If you have additional information such as above you may want to investigate Link Plus from the CDC. Website:
https://www.cdc.gov/cancer/npcr/tools/registryplus/lp.htm
This is a probabilistic matching program that will use multiple pieces of information and provide a probability of a match between two records. It will report the probability that two records match so you might be able to reduce manual coding a bit and only spend time with the problem cases. I've never used it this tool with only names but have used it to identify when a data base was migrated and determined individuals whose names were spelled differently or had changes in date of birth, race, ethnicity or sex when the data was transferred between data systems. One thing is that the software is free. It does want text files with column headers (SAS makes those pretty easy with Proc Export) and you provide the rules for which fields to compare between two files. Example one file might have date of birth information in a column DOB and the other BirthDate. So you tell the program those columns are to be compared.
If you have tens of thousands of cases and only names I would call this a "job security" problem because there is so much garbage you are going to have to deal with. You haven't even addresses things like Robert, Bob and Bobby or similar nickname patterns.

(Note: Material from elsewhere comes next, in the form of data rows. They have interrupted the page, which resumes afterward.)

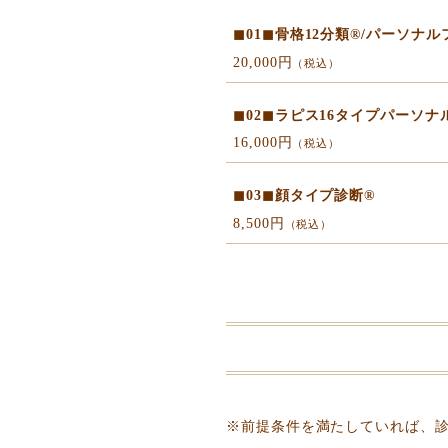
◼︎01◼︎骨格12分類®︎/パー
20,000円
（税込）
◼︎02◼︎ラピス16タイプパーソナ
16,000円
（税込）
◼︎03◼︎顔タイプ診断®︎
8,500円
（税込）
※前提条件を満たしていれば、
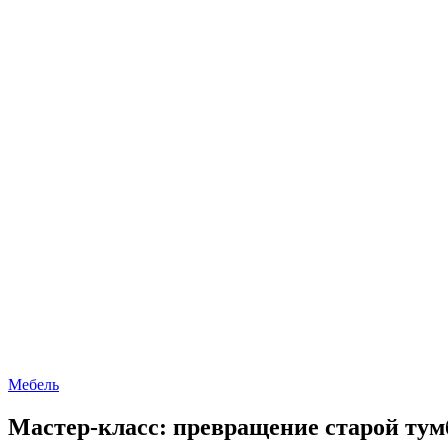
Мебель
Мастер-класс: превращение старой ту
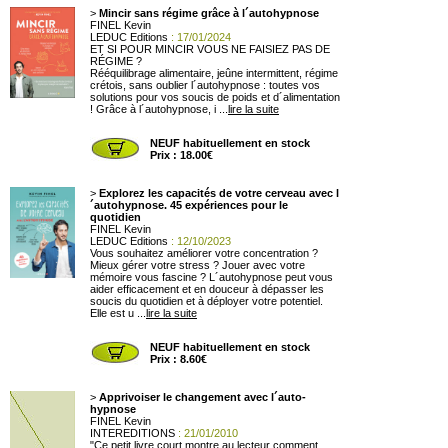
>
Mincir sans régime grâce à l´autohypnose
FINEL Kevin
LEDUC Editions
: 17/01/2024
ET SI POUR MINCIR VOUS NE FAISIEZ PAS DE
RÉGIME ?
Rééquilibrage alimentaire, jeûne intermittent, régime
crétois, sans oublier l´autohypnose : toutes vos
solutions pour vos soucis de poids et d´alimentation
! Grâce à l´autohypnose, i ...
lire la suite
NEUF habituellement en stock
Prix : 18.00€
>
Explorez les capacités de votre cerveau avec l
´autohypnose. 45 expériences pour le
quotidien
FINEL Kevin
LEDUC Editions
: 12/10/2023
Vous souhaitez améliorer votre concentration ?
Mieux gérer votre stress ? Jouer avec votre
mémoire vous fascine ? L´autohypnose peut vous
aider efficacement et en douceur à dépasser les
soucis du quotidien et à déployer votre potentiel.
Elle est u ...
lire la suite
NEUF habituellement en stock
Prix : 8.60€
>
Apprivoiser le changement avec l´auto-
hypnose
FINEL Kevin
INTEREDITIONS
: 21/01/2010
"Ce petit livre court montre au lecteur comment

One problem I have with eliminating practically any give word like "Old" from these fields are some of the actual names. Consider celebrity children names like Moon Unit Zappa, or anglicized Native American names. There are also parents out there that go a long way to get interesting names for children, Though matches on those name may be more obvious it might also mean you don't want to just throw out words.
A proactive approach would be to go the source of the data and say they have to watch their data entry standards a bit more closely.
I say this from dealing with things like Address data for geocoding that had addresses with text like "see the woman in the building behind the main house"
You may also want to make sure you aren't dealing with multiple character sets such as accented letters before attempting this.